- **Your assignment**
Determine how many lines of the records include "蒜苔开出了鲜花", and answer with the number alone.

*** Opening of Records provided ***

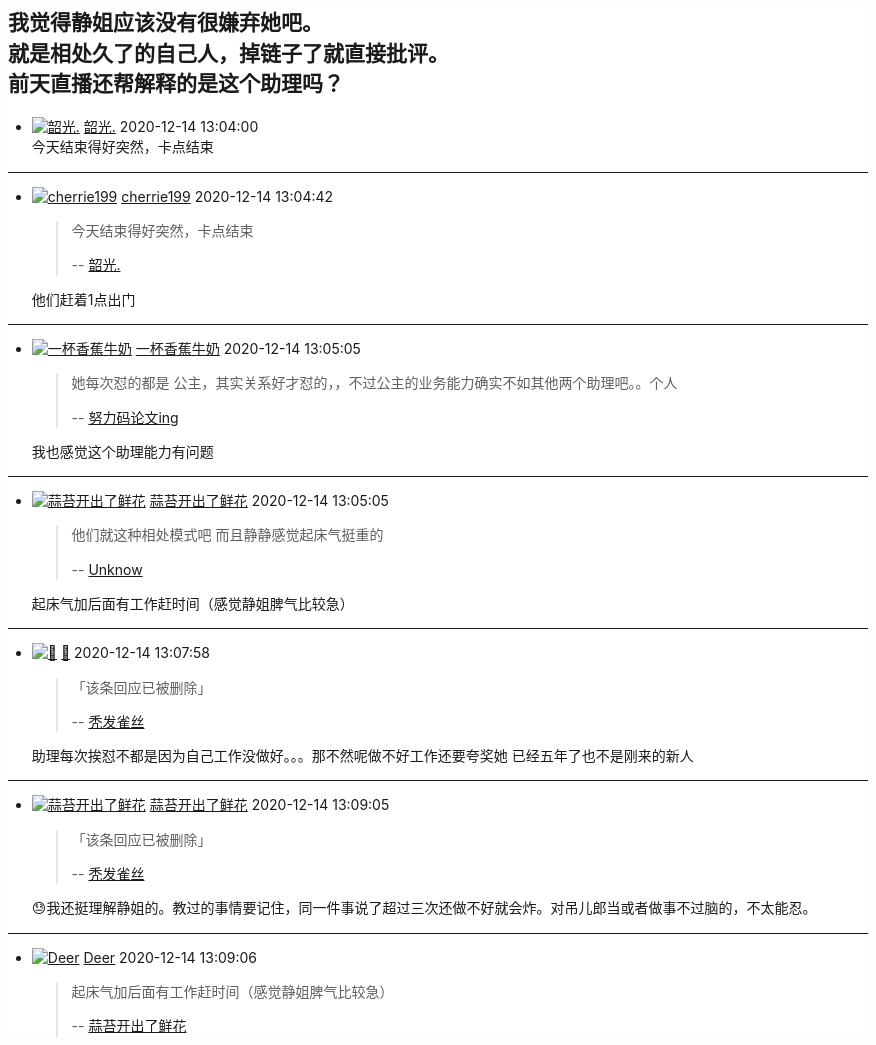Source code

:   我觉得静姐应该没有很嫌弃她吧。  
  就是相处久了的自己人，掉链子了就直接批评。  
  前天直播还帮解释的是这个助理吗？  
---
* [![韶光.](../../image/icon/u144946423-6.jpg)](https://www.douban.com/people/144946423/)    [韶光.](https://www.douban.com/people/144946423/)    2020-12-14 13:04:00  
  今天结束得好突然，卡点结束  
---
* [![cherrie199](../../image/icon/u195510471-1.jpg)](https://www.douban.com/people/195510471/)    [cherrie199](https://www.douban.com/people/195510471/)    2020-12-14 13:04:42  
  >今天结束得好突然，卡点结束  
  >
  >-- [韶光.](https://www.douban.com/people/144946423/)  
  
  他们赶着1点出门  
---
* [![一杯香蕉牛奶](../../image/icon/u145961264-6.jpg)](https://www.douban.com/people/145961264/)    [一杯香蕉牛奶](https://www.douban.com/people/145961264/)    2020-12-14 13:05:05  
  >她每次怼的都是 公主，其实关系好才怼的，，不过公主的业务能力确实不如其他两个助理吧。。个人  
  >
  >-- [努力码论文ing](https://www.douban.com/people/191716333/)  
  
  我也感觉这个助理能力有问题  
---
* [![蒜苔开出了鲜花](../../image/icon/u26765466-1.jpg)](https://www.douban.com/people/26765466/)    [蒜苔开出了鲜花](https://www.douban.com/people/26765466/)    2020-12-14 13:05:05  
  >他们就这种相处模式吧 而且静静感觉起床气挺重的  
  >
  >-- [Unknow](https://www.douban.com/people/219306324/)  
  
  起床气加后面有工作赶时间（感觉静姐脾气比较急）  
---
* [![🍃](../../image/icon/u207666387-7.jpg)](https://www.douban.com/people/207666387/)    [🍃](https://www.douban.com/people/207666387/)    2020-12-14 13:07:58  
  >「该条回应已被删除」  
  >
  >-- [秃发雀丝](https://www.douban.com/people/3984012/)  
  
  助理每次挨怼不都是因为自己工作没做好。。。那不然呢做不好工作还要夸奖她 已经五年了也不是刚来的新人  
---
* [![蒜苔开出了鲜花](../../image/icon/u26765466-1.jpg)](https://www.douban.com/people/26765466/)    [蒜苔开出了鲜花](https://www.douban.com/people/26765466/)    2020-12-14 13:09:05  
  >「该条回应已被删除」  
  >
  >-- [秃发雀丝](https://www.douban.com/people/3984012/)  
  
  😓我还挺理解静姐的。教过的事情要记住，同一件事说了超过三次还做不好就会炸。对吊儿郎当或者做事不过脑的，不太能忍。  
---
* [![Deer](../../image/icon/u219325210-6.jpg)](https://www.douban.com/people/219325210/)    [Deer](https://www.douban.com/people/219325210/)    2020-12-14 13:09:06  
  >起床气加后面有工作赶时间（感觉静姐脾气比较急）  
  >
  >-- [蒜苔开出了鲜花](https://www.douban.com/people/26765466/)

*** Close of Records provided ***

- **Solution below**
3